Brasil marca presença destacada no Festival Cinélatino 2026 em Toulouse


O Festival Cinélatino – Rencontres de Toulouse decorre atualmente, de 20 a 29 de março, com quase 90 filmes, dezenas de encontros e uma forte representação das cinematografias latino‑americanas. Embora o país convidado desta edição seja o México, o Brasil surge com uma presença particularmente relevante, tanto na programação artística como na reflexão crítica promovida pelo festival.

Na secção “Cinéma en Développement 21”, dedicada a projetos em fase de escrita ou pré‑produção, o Brasil está representado por dois criadores: Beatriz Seigner, com o projeto “Leopoldina” e Joaquín del Paso, com “E Aqui Começa o Deserto” (coprodução com o Brasil).

Estes projetos integram a única plataforma em França inteiramente dedicada ao desenvolvimento de cinema latino‑americano, um espaço de encontro entre realizadores e produtores europeus e latino‑americanos.

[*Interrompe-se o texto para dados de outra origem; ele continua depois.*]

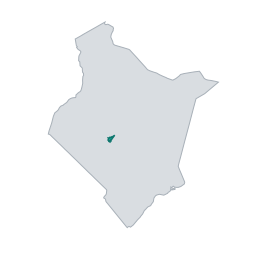 Mathira, Central, Kenya (highlighted), rotated 15°
{"feature_id": "3690345B12350857551286", "entity_name": "Mathira", "entity_type": "district", "adm_level": 2, "iso_a3": "KEN", "parent_name": "Kenya", "parent_adm1": "Central", "projection": "mercator", "projection_center": [37.111, -0.356], "detail": "fine", "context": "in_parent", "style": "filled", "palette": "teal", "viewbox_px": 256, "rotation_deg": 15, "n_neighbors": 0, "source": "geoboundaries", "source_scale": "gbopen_adm2", "svg_char_len": 3826}
<svg xmlns="http://www.w3.org/2000/svg" viewBox="0 0 256 256"><g transform="rotate(15 128 128)"><path d="M52.6,154.5L52.5,151.3L53.0,143.1L52.9,135.9L53.4,132.3L55.1,130.0L56.0,128.4L56.5,126.0L57.5,124.2L59.6,122.6L60.0,121.8L62.2,119.2L63.5,115.9L64.5,114.8L65.8,113.7L66.7,113.2L68.2,112.6L69.3,112.3L69.5,112.1L69.6,111.5L69.2,109.5L69.7,108.8L70.5,107.4L71.4,106.2L72.2,105.4L72.7,104.5L72.9,103.1L72.9,102.1L72.9,100.4L72.7,96.6L71.7,93.4L71.1,89.9L71.5,88.7L70.8,86.6L70.4,86.5L69.8,86.0L69.0,84.1L68.5,82.3L68.1,81.8L65.6,80.3L64.3,76.6L62.9,75.8L62.1,72.1L62.0,71.0L62.8,67.4L62.7,66.5L61.9,65.8L59.5,65.0L57.5,63.5L57.8,62.9L57.9,62.4L56.9,62.0L54.0,55.7L57.8,52.0L61.6,48.1L66.5,43.3L71.0,38.9L74.9,35.0L78.4,31.6L78.3,32.3L78.3,33.1L78.8,33.7L79.5,34.0L80.5,33.6L81.3,33.1L82.2,33.0L87.4,34.4L88.3,35.7L88.2,37.0L88.5,38.0L88.1,38.9L87.6,41.9L87.8,44.6L89.3,46.6L90.7,48.2L91.8,50.4L92.6,51.0L93.8,51.4L97.4,51.5L102.7,51.6L107.8,51.8L108.3,51.8L109.4,52.1L114.1,55.1L118.4,57.8L122.0,60.2L125.6,62.5L129.0,64.7L131.7,66.6L134.3,67.1L138.6,67.4L141.5,67.5L144.3,68.3L148.3,69.0L151.4,69.4L153.2,69.8L158.3,70.2L159.1,70.0L161.4,67.9L163.9,64.6L164.9,62.7L168.1,60.9L173.8,58.3L177.8,56.5L182.3,54.7L184.3,56.3L187.1,58.8L188.4,60.1L189.4,60.6L190.9,61.0L192.8,61.0L193.8,60.9L195.9,60.6L200.7,60.3L203.5,60.3L201.1,63.7L198.3,67.7L193.2,75.0L189.3,78.9L186.4,81.8L186.1,82.4L186.1,85.6L186.1,93.6L186.2,109.5L186.2,125.5L186.3,141.4L186.3,149.4L186.4,152.0L188.9,155.4L191.5,158.7L194.8,163.0L196.6,165.3L196.9,166.1L196.8,167.6L194.1,170.9L191.8,172.4L188.8,173.1L187.9,172.9L186.7,172.5L186.2,173.3L185.8,174.5L185.2,174.2L184.7,173.9L185.0,176.0L185.3,177.1L184.8,178.5L183.4,179.8L183.2,180.8L180.0,183.6L175.5,183.9L173.1,185.3L172.1,186.4L171.2,188.9L171.5,192.7L170.3,195.6L170.0,197.1L167.7,199.0L166.7,200.7L165.9,202.5L165.2,203.2L164.4,207.2L163.3,209.6L163.0,210.4L162.8,211.1L161.9,212.6L161.4,213.5L161.0,214.2L158.2,220.3L156.1,223.1L154.4,222.8L153.3,223.9L153.1,224.4L152.5,224.1L151.1,223.1L148.2,221.0L145.3,218.9L142.4,216.8L139.5,214.7L136.6,212.6L133.7,210.5L130.8,208.4L127.9,206.3L126.2,205.1L125.5,204.4L124.9,202.9L124.6,202.6L123.8,202.1L122.9,202.0L122.6,201.7L122.6,201.0L123.0,200.0L124.0,198.1L124.1,197.0L123.9,195.7L123.6,193.7L123.3,193.2L121.4,192.1L117.4,189.9L113.3,187.6L109.3,185.4L105.3,183.1L101.2,180.9L97.2,178.6L93.2,176.4L89.2,174.1L85.1,171.8L81.1,169.6L77.1,167.3L73.0,165.1L69.0,162.8L65.0,160.6L60.9,158.3L56.9,156.1L55.4,155.2L54.0,154.5L52.6,154.5ZM186.6,176.4L185.9,176.6L186.3,175.5L188.4,174.1L189.2,174.4L189.4,174.7L189.3,175.0L189.0,175.3L186.6,176.4Z" fill="#d9dde1" stroke="#a8b0b8" stroke-width="1"/><path d="M111.7,143.1L111.8,143.2L111.8,143.3L111.7,143.3L111.8,143.3L111.9,143.5L112.0,143.6L112.0,143.8L111.9,144.0L111.9,143.9L111.9,144.0L112.0,144.0L112.1,144.3L112.0,144.5L112.1,144.4L112.2,144.5L112.0,144.8L112.3,144.9L112.3,145.0L112.5,145.2L112.6,145.3L112.7,145.5L112.8,145.5L112.9,145.8L113.0,145.8L113.3,145.8L113.4,145.7L113.5,145.8L113.6,145.7L113.6,145.8L113.7,146.0L113.8,146.1L114.0,146.1L113.9,145.9L113.9,145.7L114.0,145.4L114.0,145.5L114.1,145.4L114.2,145.5L114.2,145.4L114.3,145.4L114.2,145.4L114.3,145.3L114.3,145.2L114.2,145.0L114.3,145.0L114.2,144.9L114.3,144.8L114.4,144.7L114.5,144.7L114.5,144.4L114.5,144.2L114.5,143.9L114.9,143.9L114.9,143.7L115.0,143.7L115.4,142.5L115.6,141.9L116.3,140.2L117.0,138.4L116.2,139.4L114.9,141.0L114.7,141.1L114.5,141.3L114.4,141.3L114.2,141.4L114.0,141.5L114.0,141.4L113.9,141.5L113.9,141.4L113.8,141.5L113.8,141.4L113.7,141.4L113.6,141.5L113.4,141.6L113.2,141.7L113.1,141.8L112.9,141.9L112.7,141.9L112.7,142.0L112.5,142.3L112.4,142.4L112.3,142.5L112.2,142.5L111.9,142.6L111.8,142.8L111.7,142.8L111.8,142.9L111.7,143.0L111.7,143.1Z" fill="#14b8a6" stroke="#0f766e" stroke-width="1.5"/></g></svg>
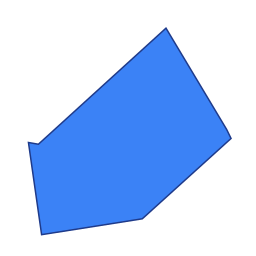 outline of Somervell, Texas, United States of America, rotated 172°
{"feature_id": "52423323B18632711548456", "entity_name": "Somervell", "entity_type": "district", "adm_level": 2, "iso_a3": "USA", "parent_name": "United States of America", "parent_adm1": "Texas", "projection": "equal_earth", "projection_center": [-97.793, 32.203], "detail": "fine", "context": "isolated", "style": "filled", "palette": "blue", "viewbox_px": 256, "rotation_deg": 172, "n_neighbors": 0, "source": "geoboundaries", "source_scale": "gbopen_adm2", "svg_char_len": 261}
<svg xmlns="http://www.w3.org/2000/svg" viewBox="0 0 256 256"><g transform="rotate(172 128 128)"><path d="M27.4,103.3L30.5,112.8L76.5,221.6L219.0,124.4L228.6,127.5L228.4,34.4L126.5,36.1L27.4,103.3Z" fill="#3b82f6" stroke="#1e3a8a" stroke-width="1.5"/></g></svg>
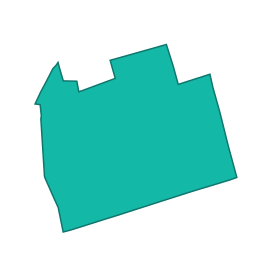 Windham, Connecticut, United States of America (Mercator projection), rotated 74°
{"feature_id": "52423323B50324071852307", "entity_name": "Windham", "entity_type": "district", "adm_level": 2, "iso_a3": "USA", "parent_name": "United States of America", "parent_adm1": "Connecticut", "projection": "mercator", "projection_center": [-71.988, 41.832], "detail": "fine", "context": "isolated", "style": "filled", "palette": "teal", "viewbox_px": 256, "rotation_deg": 74, "n_neighbors": 0, "source": "geoboundaries", "source_scale": "gbopen_adm2", "svg_char_len": 723}
<svg xmlns="http://www.w3.org/2000/svg" viewBox="0 0 256 256"><g transform="rotate(74 128 128)"><path d="M209.4,178.7L208.9,157.3L208.8,155.3L208.3,139.9L208.3,139.1L207.8,124.2L207.8,123.7L207.7,119.9L207.6,117.4L206.7,88.0L206.5,78.9L206.0,44.3L205.5,37.0L176.0,36.6L173.6,36.6L148.1,35.7L139.5,35.4L112.6,35.2L99.7,34.5L98.9,34.4L99.9,67.7L81.4,67.5L58.3,68.1L58.0,126.5L76.8,126.6L79.7,165.3L68.9,164.3L64.9,177.2L58.5,177.3L49.4,177.3L45.7,177.2L47.8,179.7L50.3,183.9L60.2,193.2L69.6,202.3L79.3,210.7L81.3,206.0L92.6,208.0L95.0,209.2L141.4,219.4L143.8,219.9L150.9,221.5L152.8,221.6L175.9,218.4L185.2,217.0L210.1,219.0L210.3,211.4L209.4,178.9L209.4,178.7Z" fill="#14b8a6" stroke="#0f766e" stroke-width="1.5"/></g></svg>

A presença brasileira nesta etapa é estratégica, já que o festival funciona como porta de entrada para coproduções, parcerias e circulação internacional de novos talentos.

A revista Cinémas d’Amérique Latine, publicada anualmente pelo festival, dedica em 2026 um dos seus dossiês ao Brasil, com uma homenagem a duas figuras marcantes do cinema brasileiro falecidas em 2025: Cacá Diegues e Jean‑Claude Bernardet.

A escolha reforça o papel do festival como espaço de preservação e divulgação da memória cinematográfica do continente.

Associações brasileiras ativas no festival

O Panorama das Associações, que reúne entidades culturais e solidárias ligadas à América Latina, inclui a ABC – Association Brésilienne Culturelle, uma das organizações parceiras do festival.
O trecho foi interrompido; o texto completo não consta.